選挙


 生徒会役員選挙の時期が来た。

 私と香織は話した通り、それぞれ会長と副会長に立候補したのだった。




「――しかし……意外だったね」

「うん」



 生徒会を放棄した今年度メンバーの2年生2人は、予想に反して選挙に立候補しなかった。


 それ以外に立候補者も現れず。

 まさかの、今回は信任投票だ。



「良かったと思うよ。確実に2人が当選すれば、次年度の生徒会は確実に良くなる」

「うん。そう思う。特に渡里ちゃん。あなたはやり手だから」



 星乃部長と澤村副部長は微笑みながら親指を立てた。

 優しい……。この先輩2人は優しすぎる……。



「良い先輩に出会えて良かったです」

「何それ、こっちのセリフだよ。素晴らしい後輩の応援責任者が出来ること、光栄に思う」



 部活後のコンピュータ室。

 信任投票と言えど、やるべきことはやらなければならない。


 4人で残って、選挙ポスターの作成などを行っていた。






 *





 その後、数週間が経過し

 生徒会役員選挙は無事終わった。



 次年度生徒会の会長は、私。副会長は……香織。



 無事、信任された。



「……渡里。次もよろしくな。白石も」



 放課後の生徒会室には、私と香織と、長谷田先生がいた。



「……また、生徒会担当は長谷田先生ですか」

「んだよ。そうだったら何か文句があるのか」



 文句あるわ。

 この1年を思い返してみろよ。


 お互い口を閉ざして睨み合う。

 間に挟まれている香織は、口を尖らせた。



「散々、紗奈をいじめた長谷田先生は不信任です。不信任決議案を提出します」



 わざとらしく手を挙げてそう言う香織。

 長谷田先生は、わしゃわしゃと頭を掻いた。



「はぁ……うるせぇ。……うるせぇな。白石、覚えとけ。ここでは俺がルールだ」

「はぁ!? うわ、この人最低なんですけど!!」



 新生徒会長と副会長が決定したことによって、現生徒会は解散となった。

 本来なら新旧の引き継ぎなんかも行うのだが、今回は……ね。


 引き継ぎも何もない。



 結局、放棄した生徒会メンバーは一切活動を行うことなく終了を迎えた。



 みんなは、何のために生徒会に入ったのだろう。

 あの8人がいつか、この1年のことを思い出して後悔する日が来ることを祈るばかりだ。

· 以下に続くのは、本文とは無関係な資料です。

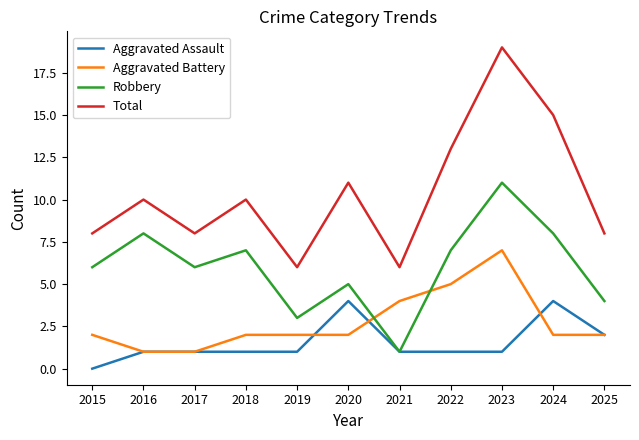

What is the sum of all Aggravated Battery values?

30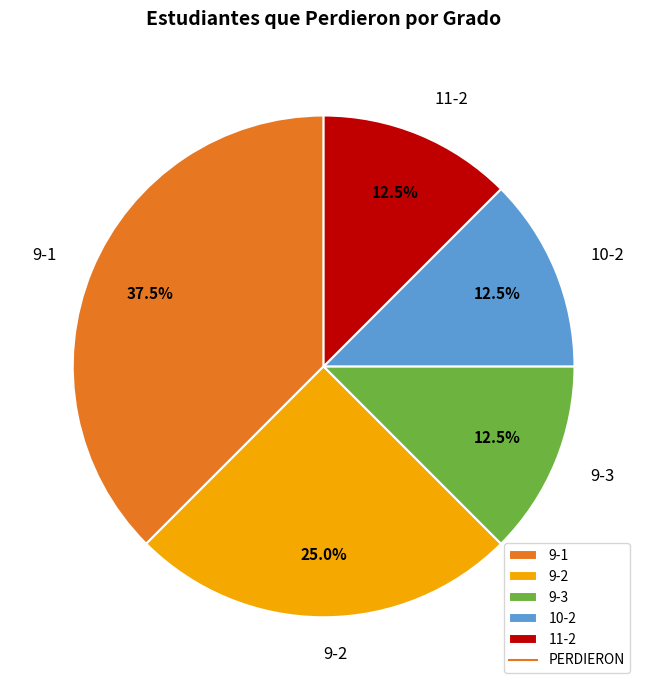

Which slice is the largest?

9-1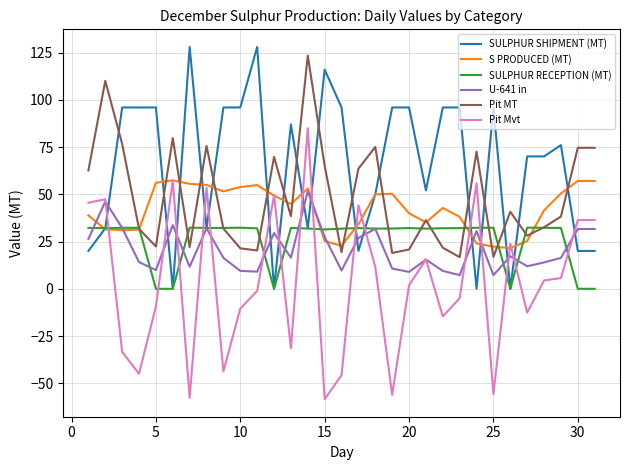

What is the difference between the maximum and minimum values in the S PRODUCED (MT) series?

35.9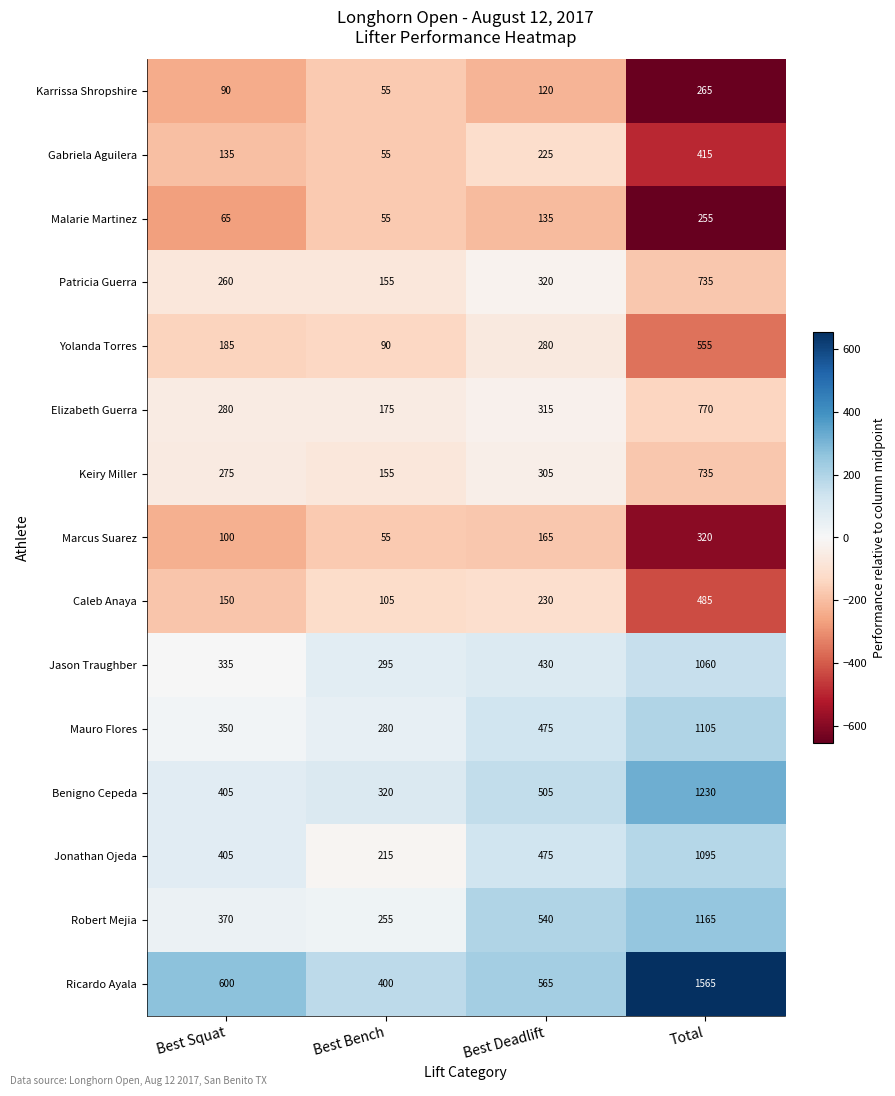

What is the greatest value displayed?

1565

 梁瀬先輩は何だかんだ言いながらも、長谷田先生の根も葉もない嘘は流さずにいた。



 そして、最終的に先生のことは諦めたみたい。

 何か……馬鹿馬鹿しいよ。


 梁瀬先輩。

 一時の感情で、大切な何かを見失うなんて。



「2人に残り6人を決めてもらって、来年度の生徒会メンバーとするからな。立候補者優先だけど、お前らからの指名とかあれば。また考えとってくれ」

「分かりました」



 新生徒会が発足するまで、あと少し。

 長くて短いような辛かったこの1年が……もうすぐ終わる。